Tilton's Law - solve the first problem first - bdfh42
http://smuglispweeny.blogspot.com/2008/03/tiltons-law-solve-first-problem.html

======
yummyfajitas
Quite right.

A client (back when I was a teenage "computer hacker", fixing people's
computers for pizza money) had the problem that her computer was unstable. It
would shut down at random times. Printing stuff _at night only_ would do it;
shortly after printing, the computer would shut down. Also, it would shut down
when it was cold, and only restart when the house was warm. And while things
would be fine if she was using it, it would turn off if she went off to do
other things (e.g. iron her clothes).

Hard to diagnose, but a wild guess: power issue.
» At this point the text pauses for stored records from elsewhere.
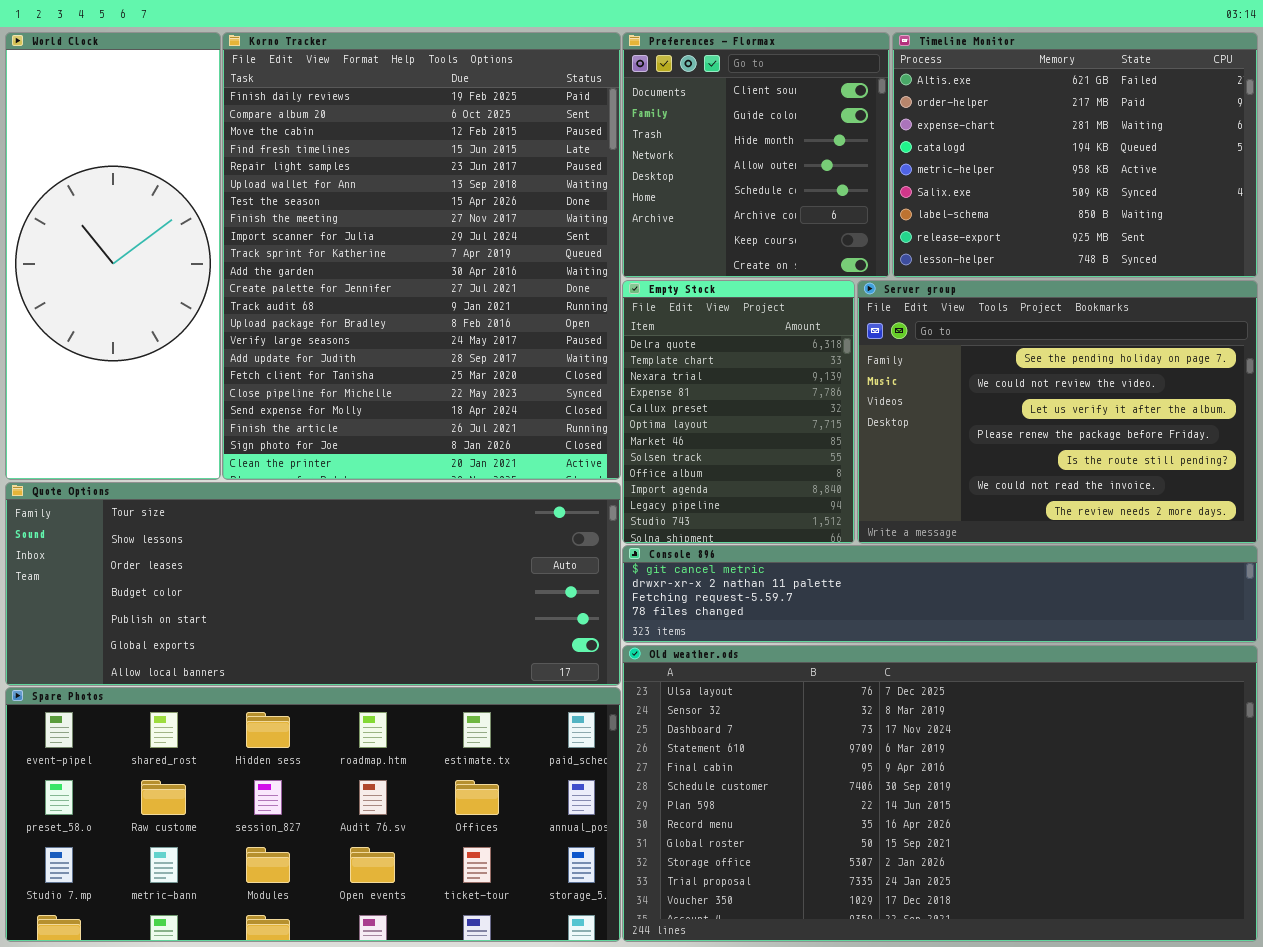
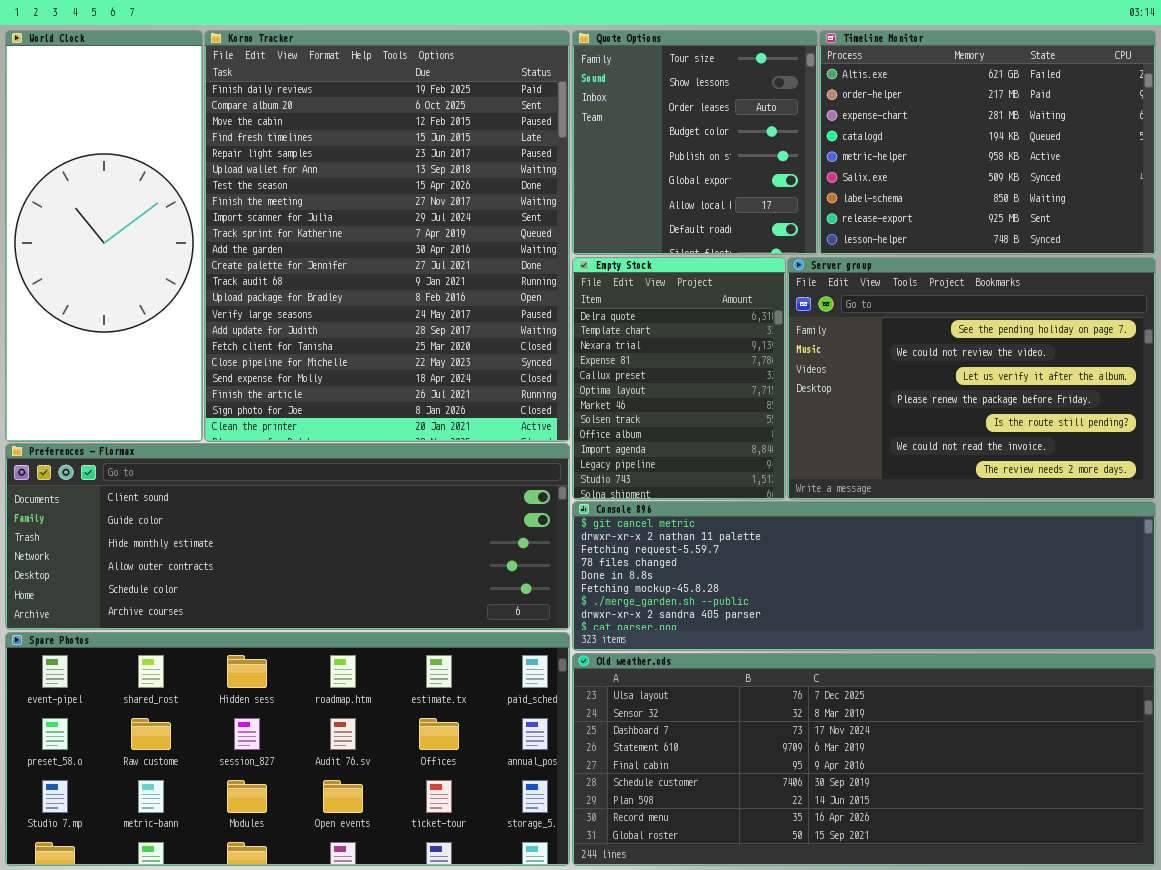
Preferences - Flormax: [622,32,890,278] -> [5,443,570,630], moved, resized
Quote Options: [5,482,621,686] -> [572,30,818,255], moved, resized
Console 896: [622,545,1258,643] -> [572,501,1156,651], resized
Old weather.ods: [622,645,1258,942] -> [572,653,1156,866], resized

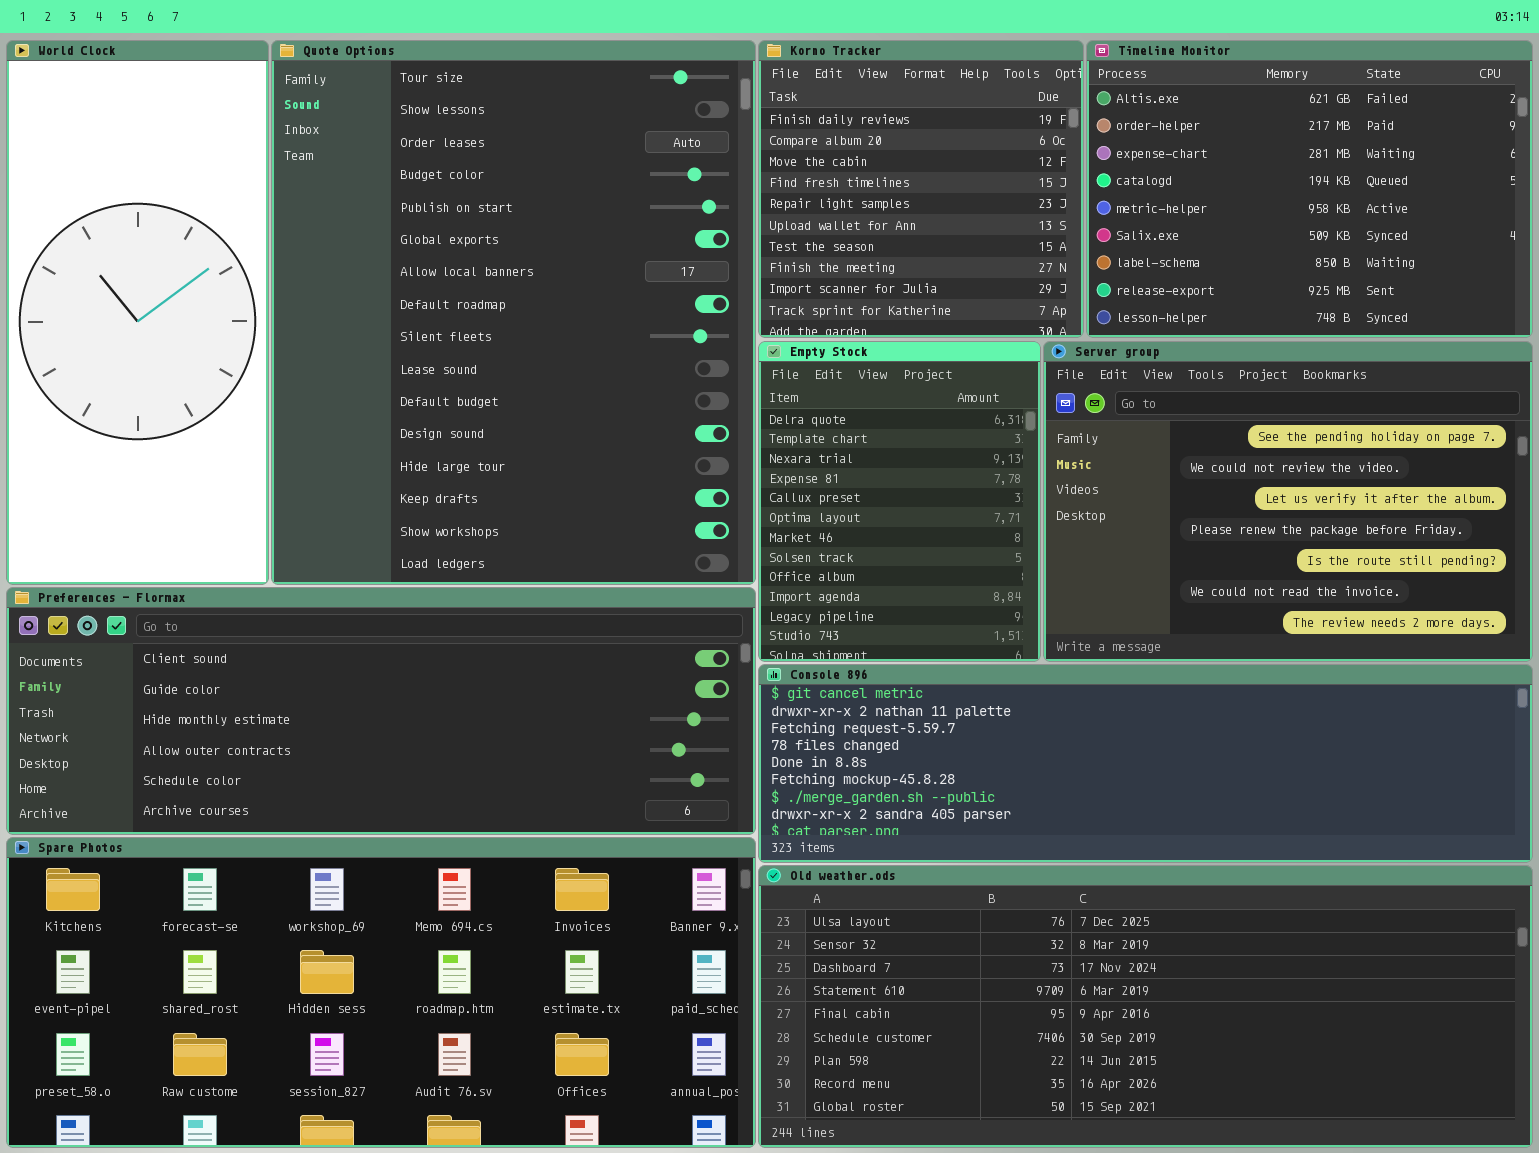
Korno Tracker: [204,30,570,442] -> [758,40,1084,338], moved, resized
Quote Options: [572,30,818,255] -> [271,40,756,585], moved, resized
Spare Photos: [5,632,570,866] -> [6,837,756,1148], scrolled up 1 row

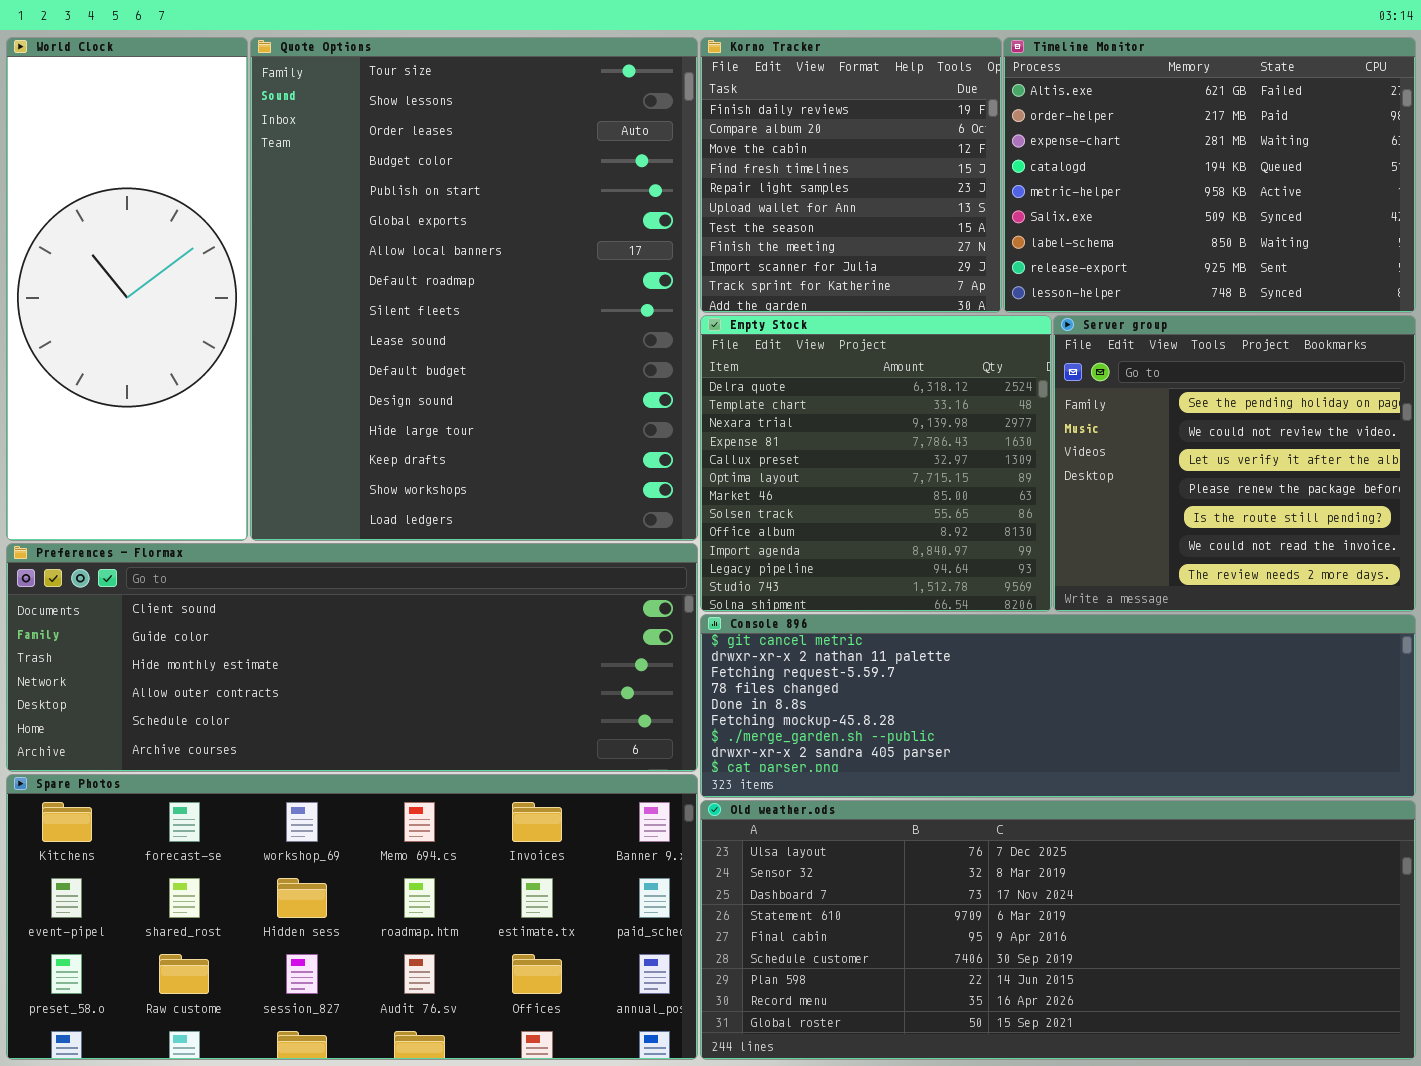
Empty Stock: [758,341,1041,662] -> [700,315,1052,612], resized
Server group: [1043,341,1533,662] -> [1053,315,1416,612], resized

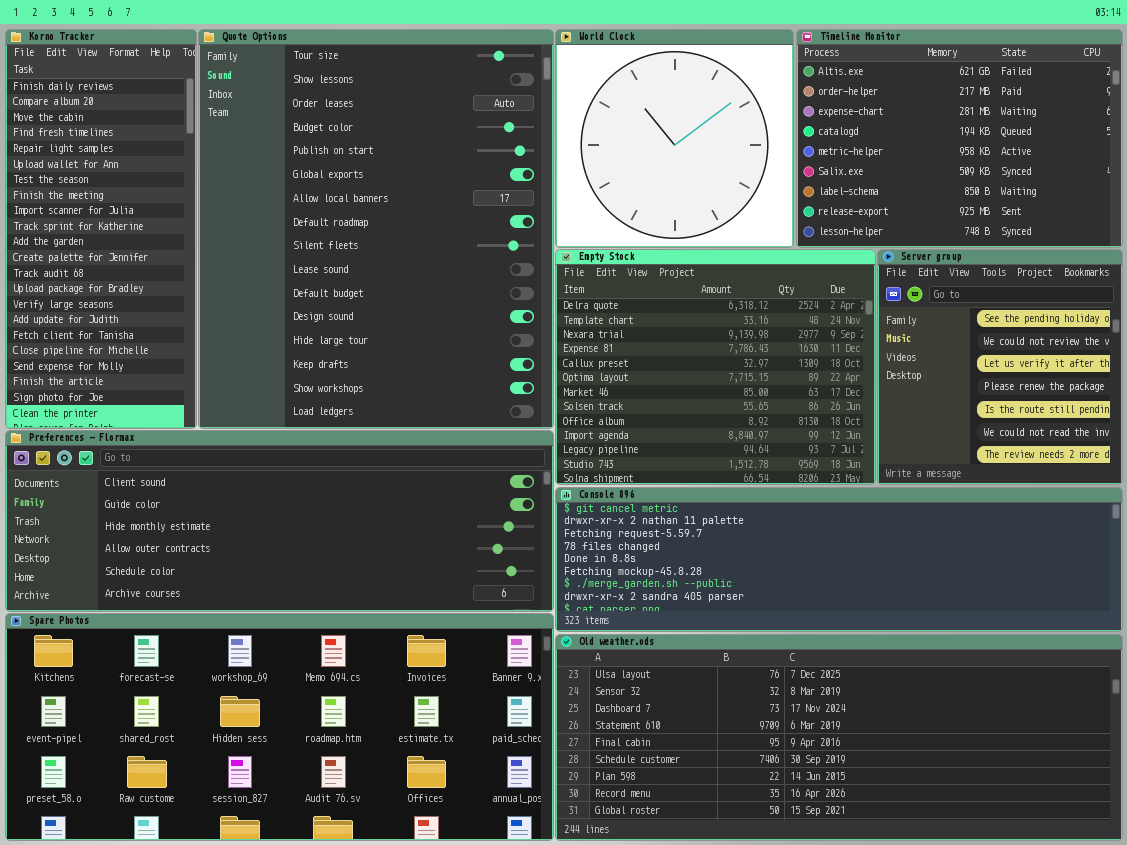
World Clock: [6,37,248,541] -> [555,29,794,248], moved, resized
Korno Tracker: [700,37,1002,313] -> [5,29,197,429], moved, resized
Empty Stock: [700,315,1052,612] -> [555,249,876,485], resized
Server group: [1053,315,1416,612] -> [877,249,1123,485], resized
Lets try swapping out the
power supply.

The __real __first problem: unplugging it. There was a single outlet, with a
red/black tree of power strips/extension cords plugged into it. Not just
computer equipment, it was also plugged into a space heater, air conditioner,
alarm clock, coffee maker, etc.

After plugging all the crap into a different outlet, I unplugged the computer
and opened it up. Didn't have a power supply with enough watts. Promised to
get back to her in a day or two.

When I called her back, everything was fine. The "teenage hacker" solved her
computer problem, stopped her lights from flickering, and made her alarm clock
stop turning off whenever she vacuumed.

The problem: 1 socket, about 3000 watts. When it got cold, she turned the
space heater on. Computer drained of power, switches off. Print something at
night, switch on a 500 watt halogen lamp, computer shuts off.

------
jkkramer
An interesting counterpoint -- or at least, a tempering perspective -- is the
story that made the rounds recently about a consultant who was called in to
fix an unstable Linux kernel driver:

The company programmer was slavishly fixing each symptom as it popped up
during boot -- that is, each "first problem" he saw. The consultant instead
took a look at the code from a holistic perspective, and was able to fix the
root cause.

So while sometimes the temporally-first problem is the root cause, sometimes
it's just a symptom. Look for the _logically_ first problem which precipitates
the symptoms.